■ **SUPPLIED PASSAGE**
==*==

One upside of Riak’s key/value approach is that data access speeds are predictable. Reading a 100KB object from disk will take a predictable amount of time: time to locate data (max disk seek) + time to read data (100KB) + time to stream data to client. Without a lock manager or any of the other intricacies of an RDBMS involved, predicting database response time is relatively easy. We don’t need to be as concerned about concurrent requests, either, because there are many active servers in a Riak cluster. The load will be spread among all of them.

Once the data has been retrieved, it’s up to the user to figure out what to do with it. Riak sends back metadata and a stream of bytes; Riak has no knowledge of what to do with those bytes, so it leaves that decision up to the caller. This is very different from what we’re used to with an RDBMS like SQL Server, but there’s an advantage to this approach: we can store data in flexible – as the application changes, we can easily change the way we store data. There’s no need for an all or nothing migration that can prevent features from rolling out.

==*==

■ **Dataset excerpts**
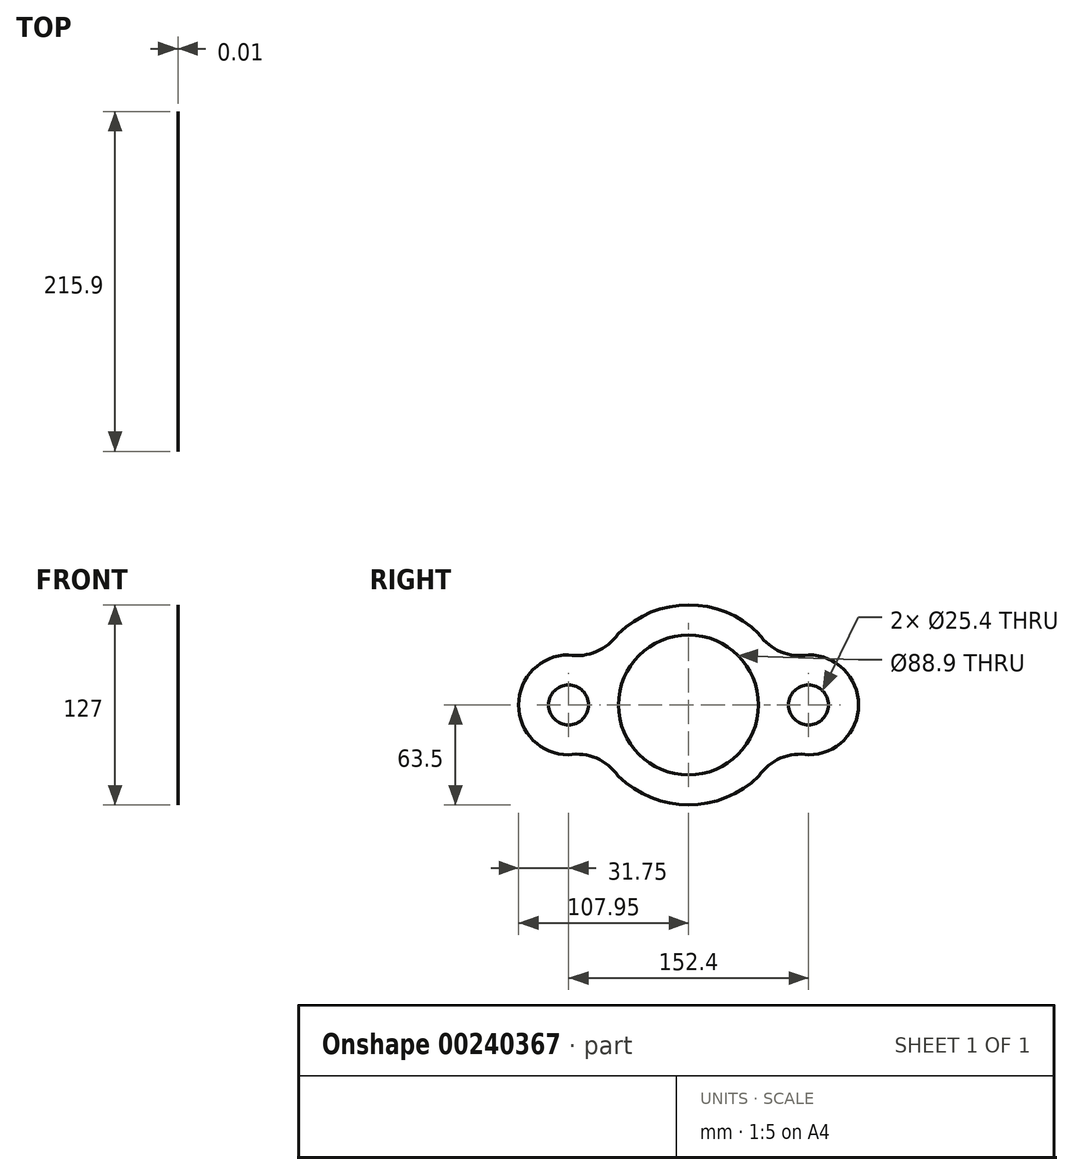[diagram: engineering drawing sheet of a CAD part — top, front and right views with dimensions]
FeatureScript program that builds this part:
annotation { "Feature Type Name" : "Feature", "Feature Type Description" : "" }
export const myFeature = defineFeature(function(context is Context, id is Id, definition is map)
    precondition{}
    {
        {
            var Q0;
            Q0=qCreatedBy(makeId("Right.planeOp"),FACE);
            var sketch = newSketch(context, id + "F0", { "sketchPlane" : qUnion([Q0])});
            skPoint(sketch, "E0.center.orphan", {"position": v(0, 31.48) * mm});
            skCircle(sketch, "E1", {"center": v(0, 0) * mm, "radius": 44.45 * mm});
            skCircle(sketch, "E2", {"center": v(-76.2, 0) * mm, "radius": 12.7 * mm});
            skCircle(sketch, "E3", {"center": v(76.2, 0) * mm, "radius": 12.7 * mm});
            skArc(sketch, "E4", {"start": v(44.7, 45.11) * mm, "mid": v(0, 63.5) * mm, "end": v(-44.7, 45.11) * mm});
            skLineSegment(sketch, "E5", {"start": v(44.64, 45.17) * mm, "end": v(45.2, 44.42) * mm});
            skArc(sketch, "E6", {"start": v(76.2, -31.75) * mm, "mid": v(107.95, 0) * mm, "end": v(76.2, 31.75) * mm});
            skLineSegment(sketch, "E7", {"start": v(-44.45, 0) * mm, "end": v(-44.45, 0) * mm});
            skArc(sketch, "E8.MirrorC", {"start": v(-76.2, -31.75) * mm, "mid": v(-107.95, 0) * mm, "end": v(-76.2, 31.75) * mm});
            skArc(sketch, "E9.MirrorC", {"start": v(-44.7, 45.11) * mm, "mid": v(0, 63.5) * mm, "end": v(44.7, 45.11) * mm});
            skLineSegment(sketch, "E10.trimOffspring", {"start": v(-57.94, 25.98) * mm, "end": v(-57.94, 25.98) * mm});
            skLineSegment(sketch, "E11.trimOffspring", {"start": v(-57.94, -25.98) * mm, "end": v(-57.94, -25.98) * mm});
            skArc(sketch, "E12.trimOffspring", {"start": v(44.7, -45.11) * mm, "mid": v(0, -63.5) * mm, "end": v(-44.7, -45.11) * mm});
            skArc(sketch, "E13.trimOffspring", {"start": v(-44.7, -45.11) * mm, "mid": v(0, -63.5) * mm, "end": v(44.7, -45.11) * mm});
            skArc(sketch, "E14.trimOffspring", {"start": v(-76.2, 31.75) * mm, "mid": v(-107.95, 0) * mm, "end": v(-76.2, -31.75) * mm});
            skArc(sketch, "E15", {"start": v(-76.2, 31.75) * mm, "mid": v(-58.5, 33.82) * mm, "end": v(-44.7, 45.11) * mm});
            skArc(sketch, "E16.MirrorCS", {"start": v(76.2, 31.75) * mm, "mid": v(58.5, 33.82) * mm, "end": v(44.7, 45.11) * mm});
            skArc(sketch, "E17.MirrorCS", {"start": v(-76.2, -31.75) * mm, "mid": v(-58.5, -33.82) * mm, "end": v(-44.7, -45.11) * mm});
            skArc(sketch, "E18.MirrorCS", {"start": v(76.2, -31.75) * mm, "mid": v(58.5, -33.82) * mm, "end": v(44.7, -45.11) * mm});
            skSolve(sketch);
        }
        {
            var Q0;
            Q0=makeQuery(id+"F0.imprint","IMPRINT",FACE,{"disambiguationData":[TD([[makeQuery(id+"F0.imprint","IMPRINT",EDGE,{"derivedFrom":sQuery(id+"F0.wireOp",EDGE,"E2")}),-1.0]])]});
            extrude(context, id + "F1", {"entities" : qUnion([Q0]), "depth" : 1 / 101.6 * mm});
        }
    });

==*==

■ **REQUESTS**
- a) How many lines of the records contain the string "context"? Case counts, and your answer should be the number alone.
- b) Please write what comes next in the Riak passage, starting right after its final sentence.
The Riak passage and the records are independent of each other.

■ **ANSWERS TO THE EXERCISE**
- a) 3

- b)
Migrating Data

With SQL Server, if you want to change the way data is stored on disk, you probably need to re-write all of the data at the same time. This can cause tremendous problems for global businesses – if the fundamental data model behind something changes significantly, migrations can become very complicated.

Remember when I mentioned Riak just stores bytes on the disk? That means if we want to change the way an employee is structured, we can do it by saving the new version of the data. That’s it! From a database perspective, there’s no change; bytes are saved to the disk, bytes are read from the disk. We can slowly change each employee as they’re read, or we could make an upgrade that sweeps across the cluster.

Flexible data schema is a side benefit of a key/value database like Riak. Developers can change the way objects are stored in the application and immediately start saving data in the new format. Migrating data can happen when old versions of data is read:

  • The data’s schema is read from metadata, either in the Riak headers or from within the object.
  • If the schema is correct, keep moving!
  • If the schema is out of date, kick off a process to migrate the data to the new schema.
  • Save data with the new schema back to disk and keep moving!

Flexibility is a virtue of key/value databases – the database is as flexible as the developers are imaginative.

Riak that house!

Riak that house!

Heavy Lifting with Riak

At some point, the business will need functionality more complex than simple key/value lookups. Maybe somebody will want to query a range of data or see an aggregate view of user activity or sales data. With SQL Server, we can easily write a reporting query with multiple joins, aggregations, and group by statements. With Riak, there’s no such feature.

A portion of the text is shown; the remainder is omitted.